Sombras de Silêncio #64

Miguel, que recusara falar nos tempos da monarquia, pareceu ganhar alguma inspiração no movimento golpista; soltou o seu primeiro e quase impercetível «mamã» quando o frio invernal ameaçava tomar conta do país. Aos poucos, o miúdo foi balbuciando motivos de espanto e orgulho para os pais babados, que iam humedecendo a alma com salpicos de alegria e esperança.

No quartel, os militares republicanos ganharam maior relevância. Carlos passou a deter acesso a gabinetes de outras patentes que até então lhe estavam vedados. Os homens que fizeram oposição ao regime durante muitos anos viram por fim o corredor do poder iluminado. Mas não esqueceram aqueles que arregaçaram as mangas pela república. Os monárquicos mais crentes, que ainda se agarravam aos cargos, foram sendo substituídos. Outros, por verem ameaçado o seu ganha-pão, enveredaram também pela mudança e passaram a fazer juras de amor eterno à república, renegando ao sangue azul e proclamando-se republicanos dos sete costados.

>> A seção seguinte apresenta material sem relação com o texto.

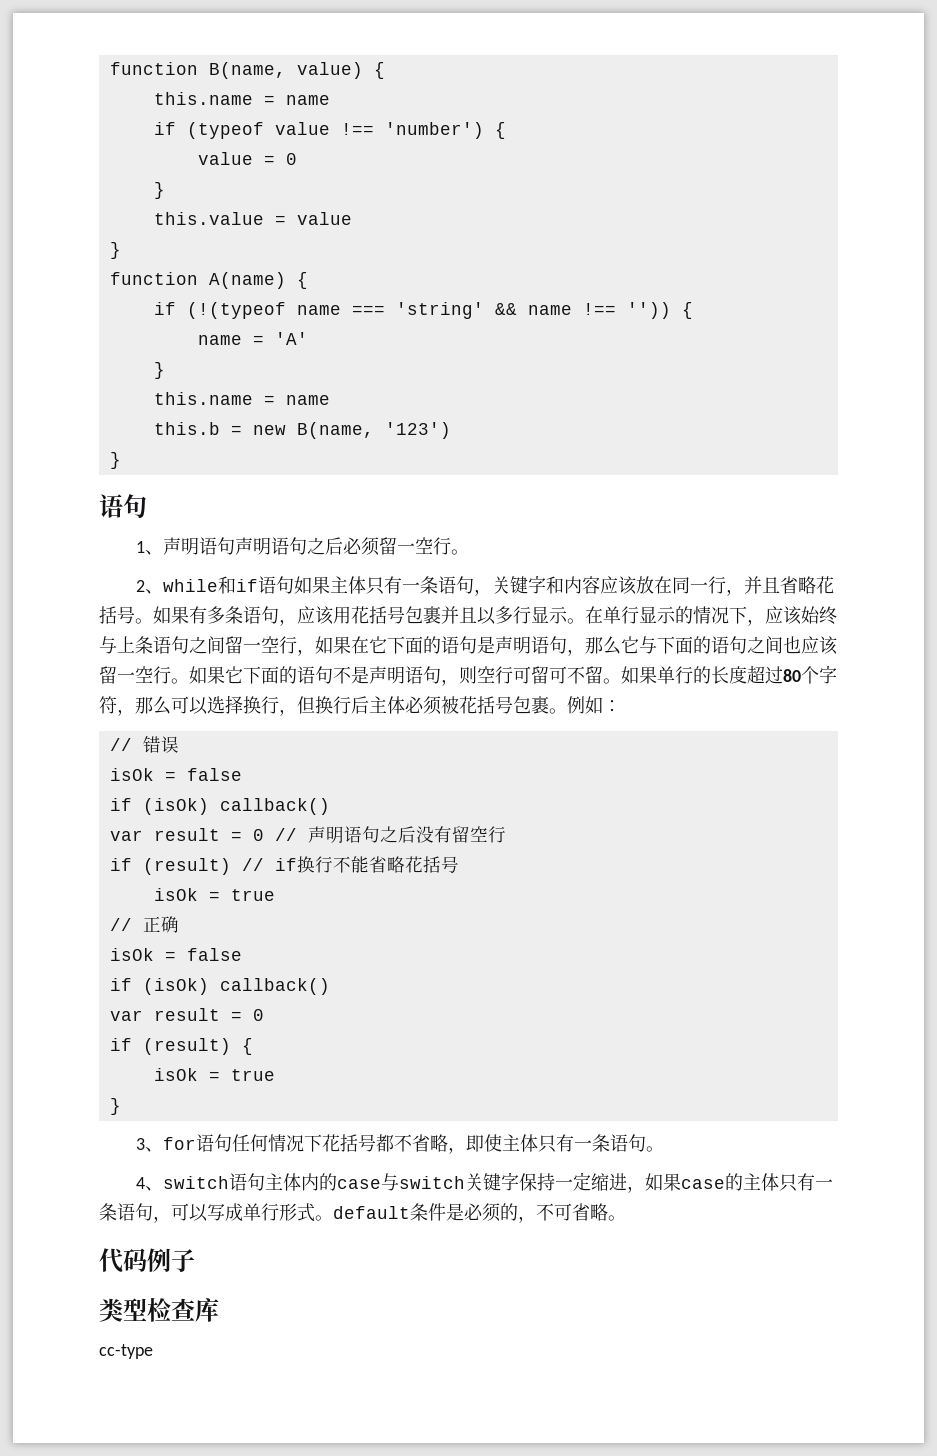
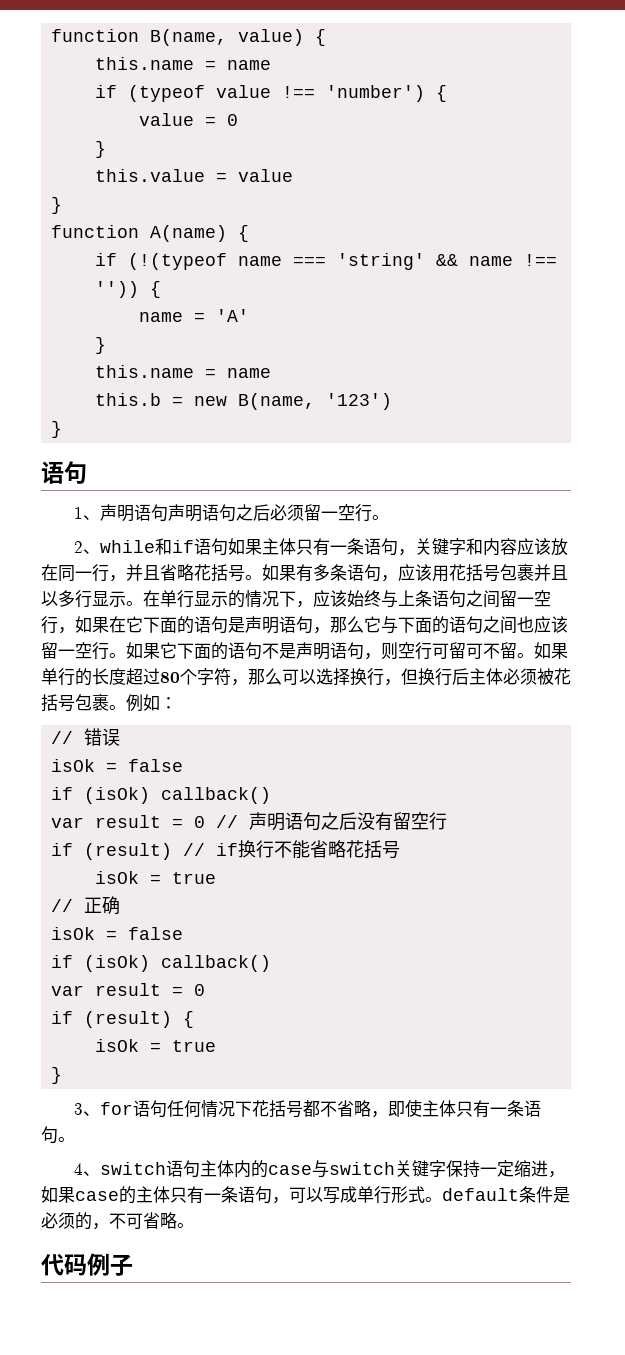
[99,1297,219,1322] [99,1344,153,1359] // 类型检查库 // cc-type -> (133, 1265) none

O tempo e a amizade revelaram a Carlos um dos entretenimentos preferidos do seu amigo Afonso Pala: resolver enigmas e charadas, muitas vezes relacionadas com cálculos matemáticos. Assim, aos poucos o capitão foi aguçando a curiosidade do sargento, que passou ele próprio a embrenhar-se pela resolução de adivinhas e problemas, ainda que nem sempre o conseguisse. Certo dia, enquanto trocavam descrenças políticas, Afonso lançou-lhe o seguinte desafio:

– Um dos grandes sábios da Antiguidade, de nome Tales de Mileto, ao passar pelo Egipto foi desafiado pelo faraó a calcular a altura da grande pirâmide de Quéops. Na verdade, o faraó apenas o queria impressionar com a grandiosidade do monumento, uma das sete maravilhas do mundo antigo. Depois de algum estudo, Tales garantiu que estava em condições de o conseguir, bastando-lhe para tal uma vara e um dia de sol. Como é que ele terá conseguido?

Para além de pedir a repetição do enunciado, que o capitão fez de bom grado, Carlos teve consciência da dificuldade do desafio. Nos dias seguintes, o sargento matutou a esperança que alguma ideia lhe transmitisse a solução. Contudo, a passagem do tempo apenas adensou as dúvidas. Confessou que sem ajuda não conseguiria chegar a lado algum. Porém, o capitão esquivou-se a dar-lhe a resposta; mandou-o procurar numa biblioteca, aconselhando inclusive a da casa maçônica de Oeiras, onde o sargento realizara a sua iniciação. Carlos respondeu que não se sentiria confortável em aparecer por lá sem ser convidado, mas Afonso insistiu.